TEKS BACAAN –
──────────
Beban Imran Adi pun sama dengan beban yang dirasakan Yohanna, salah seorang penjual sayur di Pasar Inpres Krooy. Yohanna yang seharian menjajakan sayur mayur, sibuk menawarkan sayur yang diturunkan pemilik sayur dari dalam angkutan pedesaan jurusan Tanggaromi-Kaimana. Dia harus memikul melewati hiruk pikuknya pasar pagi itu, dan menatanya di meja kayu yang hampir roboh dimakan usai, di tengah pasar. “Kita untung tidak terlalu banyak, hanya seribu atau dua ribu untuk ongkos sekolah anak-anak,” ujar Yohanna sambil menyirami daun-daun sayur yang sudah mulai layu disengat matahari.
Itulah dua dari sekian banyak persoalan yang mendera rakyat di Kaimana saat ini. Rakyat masih terlilit ekonomi, dan masih banyak pula mereka yang menderita. Di kampung-kampung nun jauh, rakyat masih terus berteriak karena mahalnya harga kebutuhan pokok, di tengah lesunya produktifitas mereka. Hasil pertanian dan perikanan yang hingga kini belum mampu memenuhi kebutuhan pokok mereka, menjadi sebuah persoalan serius yang dihadapi rakyat. Bocah kampung tidak mendapatkan pendidikan yang memadai, cakupan gizi yang cukup, juga merupakan persoalan yang sudah mengurat akar di tengah upaya pemerintah daerah meningkatkan kualitas kesehatan rakyat.
──────────
DAFTAR ITEM –
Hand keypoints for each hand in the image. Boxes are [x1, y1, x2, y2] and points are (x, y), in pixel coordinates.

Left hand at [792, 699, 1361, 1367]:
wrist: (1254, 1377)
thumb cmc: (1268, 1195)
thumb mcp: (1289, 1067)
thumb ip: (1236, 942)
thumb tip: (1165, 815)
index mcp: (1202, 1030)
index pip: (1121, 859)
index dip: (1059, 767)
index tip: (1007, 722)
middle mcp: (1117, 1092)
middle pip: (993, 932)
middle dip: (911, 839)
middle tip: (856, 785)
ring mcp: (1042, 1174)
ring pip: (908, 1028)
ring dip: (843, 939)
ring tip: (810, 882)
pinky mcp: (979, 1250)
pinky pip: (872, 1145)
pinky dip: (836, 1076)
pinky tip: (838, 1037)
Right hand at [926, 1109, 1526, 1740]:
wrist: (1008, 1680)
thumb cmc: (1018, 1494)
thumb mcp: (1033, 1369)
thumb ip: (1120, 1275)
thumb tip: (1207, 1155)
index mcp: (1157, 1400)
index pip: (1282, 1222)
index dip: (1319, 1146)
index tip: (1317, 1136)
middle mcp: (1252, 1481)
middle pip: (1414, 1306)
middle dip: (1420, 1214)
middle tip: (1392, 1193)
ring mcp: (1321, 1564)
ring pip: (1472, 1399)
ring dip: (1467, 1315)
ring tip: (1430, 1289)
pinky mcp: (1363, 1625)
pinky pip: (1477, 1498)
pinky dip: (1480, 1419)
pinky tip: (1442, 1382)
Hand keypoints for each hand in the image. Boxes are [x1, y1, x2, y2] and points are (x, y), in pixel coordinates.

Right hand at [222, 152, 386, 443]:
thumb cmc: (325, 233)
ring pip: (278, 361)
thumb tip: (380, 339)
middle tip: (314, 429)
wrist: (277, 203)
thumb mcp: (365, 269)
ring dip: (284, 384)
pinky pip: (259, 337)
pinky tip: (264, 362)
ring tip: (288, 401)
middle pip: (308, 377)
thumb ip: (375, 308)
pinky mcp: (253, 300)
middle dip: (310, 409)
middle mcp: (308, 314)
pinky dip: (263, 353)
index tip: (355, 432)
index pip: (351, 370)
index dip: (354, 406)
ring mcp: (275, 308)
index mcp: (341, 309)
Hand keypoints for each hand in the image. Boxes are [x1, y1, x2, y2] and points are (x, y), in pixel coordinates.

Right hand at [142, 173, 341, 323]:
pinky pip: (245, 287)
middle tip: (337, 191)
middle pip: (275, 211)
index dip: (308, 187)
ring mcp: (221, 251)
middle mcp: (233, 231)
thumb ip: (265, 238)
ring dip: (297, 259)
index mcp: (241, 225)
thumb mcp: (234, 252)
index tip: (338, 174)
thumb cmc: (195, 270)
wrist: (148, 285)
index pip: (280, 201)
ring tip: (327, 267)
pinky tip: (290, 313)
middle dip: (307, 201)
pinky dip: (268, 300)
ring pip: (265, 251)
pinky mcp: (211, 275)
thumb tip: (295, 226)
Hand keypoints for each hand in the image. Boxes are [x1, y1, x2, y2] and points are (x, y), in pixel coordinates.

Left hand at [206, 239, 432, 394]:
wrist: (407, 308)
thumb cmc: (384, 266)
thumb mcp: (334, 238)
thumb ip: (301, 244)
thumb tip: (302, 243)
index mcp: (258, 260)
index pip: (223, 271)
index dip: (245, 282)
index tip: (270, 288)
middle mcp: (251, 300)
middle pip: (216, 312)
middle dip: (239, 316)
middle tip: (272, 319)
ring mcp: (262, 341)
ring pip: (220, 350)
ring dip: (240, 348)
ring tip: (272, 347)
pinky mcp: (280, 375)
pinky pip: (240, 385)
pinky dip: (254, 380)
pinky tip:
──────────
SOAL LATIHAN –
- A) Sebutkan semua nama tempat yang tercantum dalam teks bacaan.
- B) Jawab pertanyaan berikut berdasarkan teks bacaan.
(i) Di pasar mana Yohanna berjualan sayur?
(ii) Berapa keuntungan yang menurut Yohanna ia peroleh?
(iii) Hasil dari dua sektor apa yang disebut belum mampu memenuhi kebutuhan pokok rakyat?
Gunakan teks bacaan saja sebagai sumber.

HASIL JAWABAN –
- A) Pasar Inpres Krooy, Tanggaromi, Kaimana

- B)
(i) Pasar Inpres Krooy
(ii) Seribu atau dua ribu
(iii) Pertanian dan perikanan